Oh, and if you got your problem working, please be sure to mark this thread "Solved". Best of luck!

It's almost there. Now I need to update the CPISC table with just the vSeries_ID, Variable_Value, & Variable_Date. Working on that right now. Oh and thanks for the above suggestion.

Alright, I'm at the final stages of this.

In tblCPIStaging, the vSeries_ID is set to allow nulls based on the fact that the csv file does not contain the vSeries_ID numbers, they are located and loaded with the update query:

UPDATE a
SET a.vSeries_ID = b.vSeries_ID
FROM dbo.tblCPIStaging a
INNER JOIN dbo.tblVSeriesList b
ON a.vSeries_Geography = b.vSeries_Geography 
AND a.vSeries_Type = ltrim(rtrim(b.vSeries_Type))

No problem.

From there, we use decided to go with the Insert Into query:

UPDATE a
SET a.vSeries_ID = b.vSeries_ID
FROM dbo.tblCPIStaging a
INNER JOIN dbo.tblVSeriesList b
ON a.vSeries_Geography = b.vSeries_Geography 
AND a.vSeries_Type = ltrim(b.vSeries_Type)

No problem.

However, when I use:

insert into tblCPISC(vSeries_ID,Variable_Value,Variable_Date)
select l.vSeries_ID,l.vSeries_Value,l.vSeries_Ref_Date 
from tblCPIStaging as l

The tblCPISC’s vSeries_ID cannot accept nulls because of its join with the tblVSeriesList’s vSeries_ID. I’ve been trying to work around this issue but I keep getting null errors even though the data set does not contain any nulls at this stage.

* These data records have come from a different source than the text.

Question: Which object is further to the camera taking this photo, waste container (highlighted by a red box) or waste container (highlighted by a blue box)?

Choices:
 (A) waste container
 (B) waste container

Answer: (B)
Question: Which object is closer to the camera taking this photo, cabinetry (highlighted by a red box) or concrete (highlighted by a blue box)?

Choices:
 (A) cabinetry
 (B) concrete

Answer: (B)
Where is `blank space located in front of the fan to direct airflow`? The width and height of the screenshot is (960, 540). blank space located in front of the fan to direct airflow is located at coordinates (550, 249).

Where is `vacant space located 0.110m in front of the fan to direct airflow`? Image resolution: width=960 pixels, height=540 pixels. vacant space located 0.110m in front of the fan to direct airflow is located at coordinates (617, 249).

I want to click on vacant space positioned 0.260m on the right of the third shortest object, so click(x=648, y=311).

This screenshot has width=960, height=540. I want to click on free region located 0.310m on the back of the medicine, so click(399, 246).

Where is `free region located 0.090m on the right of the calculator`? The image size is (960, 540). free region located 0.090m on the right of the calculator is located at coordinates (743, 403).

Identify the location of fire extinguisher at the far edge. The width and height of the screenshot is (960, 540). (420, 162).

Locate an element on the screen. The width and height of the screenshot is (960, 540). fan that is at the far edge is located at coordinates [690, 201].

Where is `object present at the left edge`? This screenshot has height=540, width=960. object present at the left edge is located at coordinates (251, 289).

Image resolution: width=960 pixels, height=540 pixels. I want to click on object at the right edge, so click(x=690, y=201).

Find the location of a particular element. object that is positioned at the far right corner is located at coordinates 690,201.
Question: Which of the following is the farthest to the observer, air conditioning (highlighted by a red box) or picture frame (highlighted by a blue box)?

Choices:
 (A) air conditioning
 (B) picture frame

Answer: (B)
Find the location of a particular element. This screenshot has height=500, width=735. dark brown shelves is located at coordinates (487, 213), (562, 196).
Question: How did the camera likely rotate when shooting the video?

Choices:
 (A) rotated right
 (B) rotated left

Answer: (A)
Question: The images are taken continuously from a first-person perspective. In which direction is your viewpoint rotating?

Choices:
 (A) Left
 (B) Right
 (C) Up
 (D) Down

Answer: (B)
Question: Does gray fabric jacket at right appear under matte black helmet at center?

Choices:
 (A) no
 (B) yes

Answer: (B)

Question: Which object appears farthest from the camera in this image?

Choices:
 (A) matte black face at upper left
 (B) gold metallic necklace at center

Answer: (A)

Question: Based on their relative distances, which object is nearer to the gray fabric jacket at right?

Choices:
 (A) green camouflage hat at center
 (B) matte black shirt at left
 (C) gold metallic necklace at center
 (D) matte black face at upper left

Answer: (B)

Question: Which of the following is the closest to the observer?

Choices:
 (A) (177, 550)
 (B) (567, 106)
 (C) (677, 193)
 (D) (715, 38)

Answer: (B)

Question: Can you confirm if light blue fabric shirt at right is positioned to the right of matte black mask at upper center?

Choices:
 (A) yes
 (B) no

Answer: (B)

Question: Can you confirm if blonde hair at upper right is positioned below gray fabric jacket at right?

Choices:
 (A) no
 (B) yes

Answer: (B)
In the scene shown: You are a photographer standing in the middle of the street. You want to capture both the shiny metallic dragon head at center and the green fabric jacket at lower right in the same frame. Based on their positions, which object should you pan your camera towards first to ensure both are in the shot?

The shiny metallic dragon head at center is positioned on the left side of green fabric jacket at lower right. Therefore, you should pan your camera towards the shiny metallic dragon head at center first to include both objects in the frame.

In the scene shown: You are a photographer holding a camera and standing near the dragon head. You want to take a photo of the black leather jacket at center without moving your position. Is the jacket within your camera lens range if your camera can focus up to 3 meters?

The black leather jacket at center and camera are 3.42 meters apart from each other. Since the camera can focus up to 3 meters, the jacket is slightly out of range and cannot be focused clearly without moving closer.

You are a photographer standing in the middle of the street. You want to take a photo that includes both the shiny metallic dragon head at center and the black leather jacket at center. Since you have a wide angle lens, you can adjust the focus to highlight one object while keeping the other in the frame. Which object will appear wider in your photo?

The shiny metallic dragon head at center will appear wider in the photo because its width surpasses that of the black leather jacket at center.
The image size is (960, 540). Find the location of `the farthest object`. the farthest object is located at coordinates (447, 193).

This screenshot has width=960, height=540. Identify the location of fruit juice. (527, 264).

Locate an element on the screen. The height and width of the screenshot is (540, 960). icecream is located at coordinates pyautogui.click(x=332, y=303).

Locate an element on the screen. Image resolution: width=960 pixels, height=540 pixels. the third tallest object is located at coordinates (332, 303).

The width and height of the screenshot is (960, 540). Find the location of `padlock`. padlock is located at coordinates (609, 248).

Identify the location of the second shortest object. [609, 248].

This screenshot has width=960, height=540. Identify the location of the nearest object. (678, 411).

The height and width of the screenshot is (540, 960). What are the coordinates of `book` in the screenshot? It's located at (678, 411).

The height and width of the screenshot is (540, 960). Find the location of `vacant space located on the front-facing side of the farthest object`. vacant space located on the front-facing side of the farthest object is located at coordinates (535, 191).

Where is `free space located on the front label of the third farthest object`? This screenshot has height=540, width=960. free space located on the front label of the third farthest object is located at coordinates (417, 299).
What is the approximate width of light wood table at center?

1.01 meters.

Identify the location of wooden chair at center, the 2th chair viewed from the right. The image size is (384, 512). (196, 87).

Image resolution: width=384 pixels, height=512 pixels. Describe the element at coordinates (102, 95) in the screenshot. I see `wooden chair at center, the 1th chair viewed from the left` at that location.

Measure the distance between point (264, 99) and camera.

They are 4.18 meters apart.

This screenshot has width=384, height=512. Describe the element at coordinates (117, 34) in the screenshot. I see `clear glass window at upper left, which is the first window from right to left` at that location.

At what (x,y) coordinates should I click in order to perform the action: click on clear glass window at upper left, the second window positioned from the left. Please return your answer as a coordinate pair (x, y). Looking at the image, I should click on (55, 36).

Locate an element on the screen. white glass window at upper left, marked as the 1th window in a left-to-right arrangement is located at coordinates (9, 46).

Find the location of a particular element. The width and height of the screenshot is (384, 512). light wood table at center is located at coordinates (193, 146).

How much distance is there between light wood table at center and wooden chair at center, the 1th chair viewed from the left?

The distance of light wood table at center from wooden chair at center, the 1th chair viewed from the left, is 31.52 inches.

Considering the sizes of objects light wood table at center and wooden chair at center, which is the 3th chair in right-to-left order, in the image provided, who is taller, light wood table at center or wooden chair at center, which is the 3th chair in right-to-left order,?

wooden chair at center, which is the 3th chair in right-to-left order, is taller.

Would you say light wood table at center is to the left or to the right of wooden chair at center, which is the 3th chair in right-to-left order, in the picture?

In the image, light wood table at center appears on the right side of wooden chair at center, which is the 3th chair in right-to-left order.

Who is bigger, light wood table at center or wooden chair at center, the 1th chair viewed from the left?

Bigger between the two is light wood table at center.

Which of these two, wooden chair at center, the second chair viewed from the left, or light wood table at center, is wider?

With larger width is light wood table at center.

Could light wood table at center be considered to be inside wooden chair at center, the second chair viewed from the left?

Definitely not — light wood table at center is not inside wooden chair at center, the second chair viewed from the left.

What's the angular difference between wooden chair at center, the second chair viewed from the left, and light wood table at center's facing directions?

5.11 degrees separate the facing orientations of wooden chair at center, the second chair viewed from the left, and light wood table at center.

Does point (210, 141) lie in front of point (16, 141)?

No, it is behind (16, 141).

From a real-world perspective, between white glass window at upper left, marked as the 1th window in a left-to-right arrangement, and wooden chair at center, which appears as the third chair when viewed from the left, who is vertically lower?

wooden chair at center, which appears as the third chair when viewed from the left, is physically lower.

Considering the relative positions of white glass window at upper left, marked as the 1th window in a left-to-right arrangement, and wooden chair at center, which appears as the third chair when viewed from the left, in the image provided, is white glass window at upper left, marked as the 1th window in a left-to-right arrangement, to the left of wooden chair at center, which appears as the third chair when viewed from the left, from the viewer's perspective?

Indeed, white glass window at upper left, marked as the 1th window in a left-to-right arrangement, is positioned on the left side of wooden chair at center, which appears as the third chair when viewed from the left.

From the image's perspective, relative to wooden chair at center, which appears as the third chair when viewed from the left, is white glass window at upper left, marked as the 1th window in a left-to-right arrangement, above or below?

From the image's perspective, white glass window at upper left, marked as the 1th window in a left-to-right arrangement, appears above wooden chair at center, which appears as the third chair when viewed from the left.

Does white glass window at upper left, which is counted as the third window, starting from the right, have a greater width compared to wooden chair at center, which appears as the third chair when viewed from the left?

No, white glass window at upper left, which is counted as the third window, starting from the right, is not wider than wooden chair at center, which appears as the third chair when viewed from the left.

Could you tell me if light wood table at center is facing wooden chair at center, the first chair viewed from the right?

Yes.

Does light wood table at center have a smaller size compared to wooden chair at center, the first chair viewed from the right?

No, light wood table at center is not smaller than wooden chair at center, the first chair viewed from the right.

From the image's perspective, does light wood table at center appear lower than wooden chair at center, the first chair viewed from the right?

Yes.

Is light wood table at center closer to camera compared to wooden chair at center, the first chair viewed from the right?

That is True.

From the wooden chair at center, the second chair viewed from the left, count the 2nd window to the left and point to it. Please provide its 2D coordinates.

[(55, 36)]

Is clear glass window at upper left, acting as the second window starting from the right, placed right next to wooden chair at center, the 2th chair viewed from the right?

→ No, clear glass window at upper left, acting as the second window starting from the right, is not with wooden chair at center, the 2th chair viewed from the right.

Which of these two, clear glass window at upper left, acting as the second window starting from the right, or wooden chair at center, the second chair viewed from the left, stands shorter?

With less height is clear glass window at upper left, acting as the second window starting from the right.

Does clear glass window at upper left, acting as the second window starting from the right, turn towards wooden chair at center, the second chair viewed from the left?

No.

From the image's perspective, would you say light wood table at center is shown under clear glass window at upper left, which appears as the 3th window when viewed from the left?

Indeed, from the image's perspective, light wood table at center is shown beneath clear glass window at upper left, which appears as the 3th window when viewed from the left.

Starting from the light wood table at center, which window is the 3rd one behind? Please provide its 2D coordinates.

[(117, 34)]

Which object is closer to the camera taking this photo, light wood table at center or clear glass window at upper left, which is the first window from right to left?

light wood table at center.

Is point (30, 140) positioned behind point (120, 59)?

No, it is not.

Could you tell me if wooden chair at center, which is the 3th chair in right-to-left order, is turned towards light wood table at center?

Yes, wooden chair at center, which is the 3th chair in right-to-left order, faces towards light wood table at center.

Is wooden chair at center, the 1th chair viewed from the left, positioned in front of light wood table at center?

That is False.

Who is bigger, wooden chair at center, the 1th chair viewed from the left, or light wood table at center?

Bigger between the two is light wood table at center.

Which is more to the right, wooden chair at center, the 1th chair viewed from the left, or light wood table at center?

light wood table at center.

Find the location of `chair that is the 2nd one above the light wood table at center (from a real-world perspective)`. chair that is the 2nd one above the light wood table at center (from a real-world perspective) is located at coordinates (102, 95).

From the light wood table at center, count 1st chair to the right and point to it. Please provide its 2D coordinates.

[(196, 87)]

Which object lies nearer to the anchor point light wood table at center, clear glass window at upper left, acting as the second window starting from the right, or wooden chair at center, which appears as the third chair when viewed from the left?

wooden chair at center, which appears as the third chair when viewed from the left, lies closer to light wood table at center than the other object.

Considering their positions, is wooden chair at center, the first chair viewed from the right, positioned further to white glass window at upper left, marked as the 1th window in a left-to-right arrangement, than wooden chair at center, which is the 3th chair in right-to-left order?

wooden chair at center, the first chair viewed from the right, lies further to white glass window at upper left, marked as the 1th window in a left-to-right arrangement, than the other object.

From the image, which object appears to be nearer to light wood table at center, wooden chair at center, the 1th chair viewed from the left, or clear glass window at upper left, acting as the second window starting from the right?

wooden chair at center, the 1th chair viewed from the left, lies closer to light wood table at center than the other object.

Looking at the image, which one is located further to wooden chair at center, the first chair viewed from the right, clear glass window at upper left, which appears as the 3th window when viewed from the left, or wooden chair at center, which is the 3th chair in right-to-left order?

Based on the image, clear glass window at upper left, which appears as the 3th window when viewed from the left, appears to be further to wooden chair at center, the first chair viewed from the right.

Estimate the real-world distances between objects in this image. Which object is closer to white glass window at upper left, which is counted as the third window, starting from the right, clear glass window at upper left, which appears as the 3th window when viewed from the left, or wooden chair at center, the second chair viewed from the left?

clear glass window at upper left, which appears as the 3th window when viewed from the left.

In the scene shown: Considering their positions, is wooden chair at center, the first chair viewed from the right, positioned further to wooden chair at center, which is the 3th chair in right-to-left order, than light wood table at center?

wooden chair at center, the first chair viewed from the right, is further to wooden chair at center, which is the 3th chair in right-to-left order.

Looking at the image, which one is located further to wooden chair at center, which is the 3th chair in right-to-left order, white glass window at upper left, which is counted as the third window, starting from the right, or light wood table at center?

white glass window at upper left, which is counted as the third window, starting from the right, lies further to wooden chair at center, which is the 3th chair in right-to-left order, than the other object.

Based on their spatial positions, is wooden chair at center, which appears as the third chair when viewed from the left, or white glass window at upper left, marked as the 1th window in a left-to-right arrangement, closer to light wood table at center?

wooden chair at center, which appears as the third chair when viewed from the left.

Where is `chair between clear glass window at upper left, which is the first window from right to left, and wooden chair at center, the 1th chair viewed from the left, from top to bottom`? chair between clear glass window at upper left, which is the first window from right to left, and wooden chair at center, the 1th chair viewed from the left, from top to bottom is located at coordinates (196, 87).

Am I making sense here and if so, what are my options regarding null properties?

I recreated the tblCPISC to allow nulls and now the procedure works for the whole ETL process. :)

Congratulations...way to stay with it until you succeeded! Thanks for the update.

Thanks again BitBit, you helped me so much with this and also with my understanding of SQL statements!

Yikes, my problem with the nulls is actually from the table tblVSeriesList. The data I filled into it is missing data that the staging table has and therefore the nulls happen. I have to refill tblVSeriesList to exactly match the source's geography and types. So the procedure I am working on is right but the data isn't. No problems though, all this means to me is a little more time.